Periodic Reporting for period 1 - R-Map (Mapping, understanding, assessing and predicting the effects of remote working arrangements in urban and rural areas)
Reporting period: 2024-02-01 to 2025-04-30
Investigation of the spatial implications of RWAs in Europe and beyond: The study adopted a mixed methods approach, combining a literature review with empirical data gathered through case studies and interviews. It included a systematic literature review for peer-reviewed material, 21 interviews with key local actors (urban planners, regional authorities, real estate professionals, coworking space founders) across eight locations (use cases) in Europe & the US & a cross-case comparative analysis with a synthetic matrix to identify variations in the cause-effect patterns of remote working across Europe & beyond.
Assessing the socio-economic implications of RWAs: An extensive literature review was conducted to identify the key socio-economic themes associated with the effects of RWAs. Eleven themes were identified and categorised as social, economic or socio-economic. Eight case studies focusing on each of the eleven themes were conducted. The case studies were informed by 31 semi-structured interviews with key stakeholders from America, Asia, Australia and Europe.

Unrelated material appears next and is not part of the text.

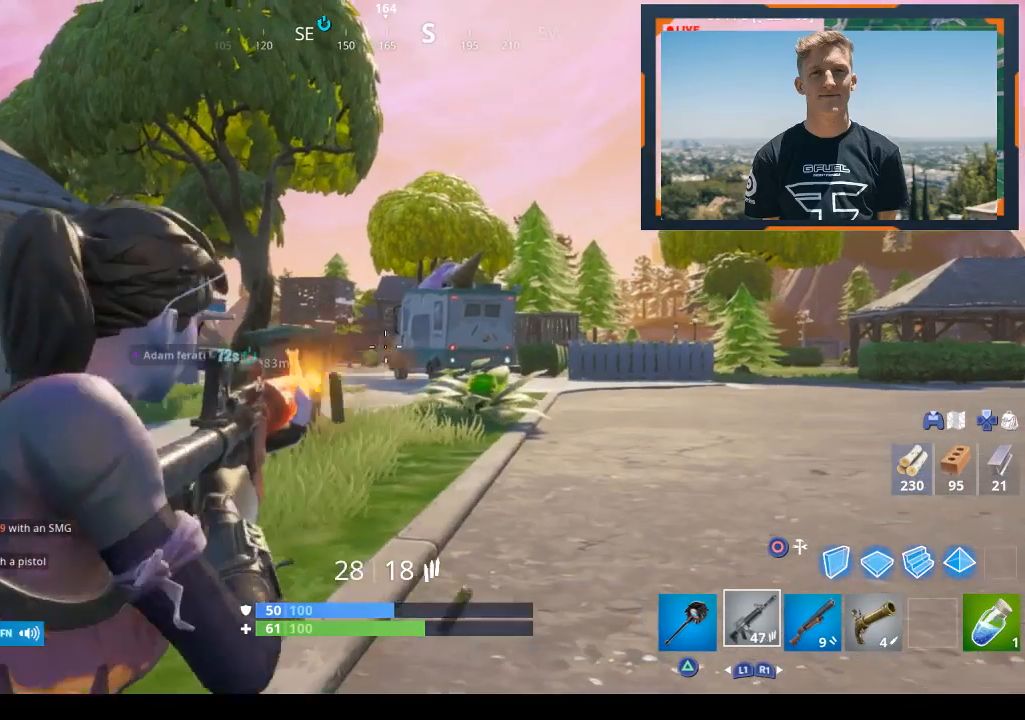
{"buttons": ["CROSS"], "left_stick": "up-left", "right_stick": "center", "events": [[67, "right_stick", "down-left"], [167, "L2", "up"], [233, "R2", "up"], [233, "right_stick", "left"], [367, "left_stick", "up-left"], [433, "right_stick", "center"], [467, "CROSS", "down"]]}
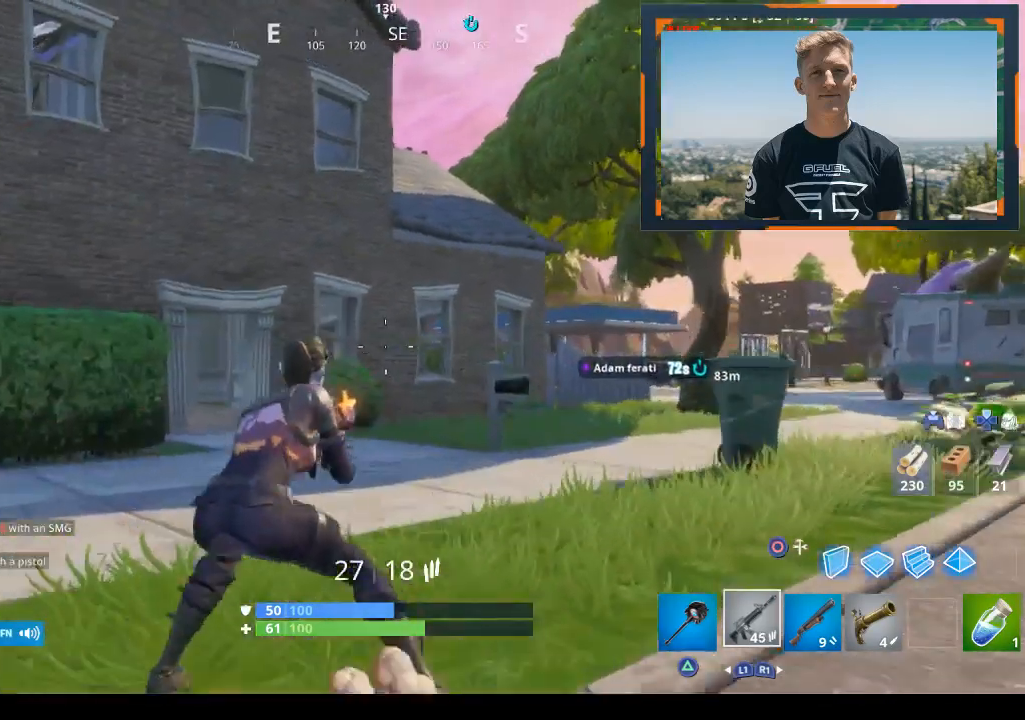
{"buttons": [], "left_stick": "up-left", "right_stick": "center", "events": [[67, "CROSS", "up"], [100, "right_stick", "down-left"], [133, "R1", "down"], [300, "R1", "up"], [333, "right_stick", "center"]]}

Conducting a large-scale survey: 20,013 Europeans shared their perceptions of remote work, including its challenges, benefits and needs. Data collection was conducted via Prolific from July to September 2024. All participants answered the same set of survey questions, which were translated into Greek, Dutch, Portuguese, German, and Turkish.
Co-designing and implementing the R-Map model.: An in-person co-design workshop was conducted in Twente. Domain and regional experts, as well as Advisory Board (AB) members, were involved. Through extensive discussions, partners, experts and AB members collaborated to lay the foundations for co-creating the conceptual model, which serves as a framework for assessing the spatial, economic & social impacts of remote work. 3 other technical workshops and 1 validation workshop were conducted online. The latter involved AB members and members of sister projects, who provided valuable input to refine the conceptual model. Finally, the model has been implemented as an operational Bayesian Network in Python programming language. It is an open-source platform that can be deployed as a standalone application to model and understand impacts of remote working.
Developing the R-Map platform: Extensive desk research was conducted to identify & define the specifications of recognised and widely accepted visualisation tools. In addition, an online technical workshop was organised with partners to discuss the platform’s user requirements, and an online validation workshop was held with AB members to review the suggested user interface/user experience of the platform. The architecture of the R-Map platform has been finalised through this process. The first version of the platform is set to launch by M20.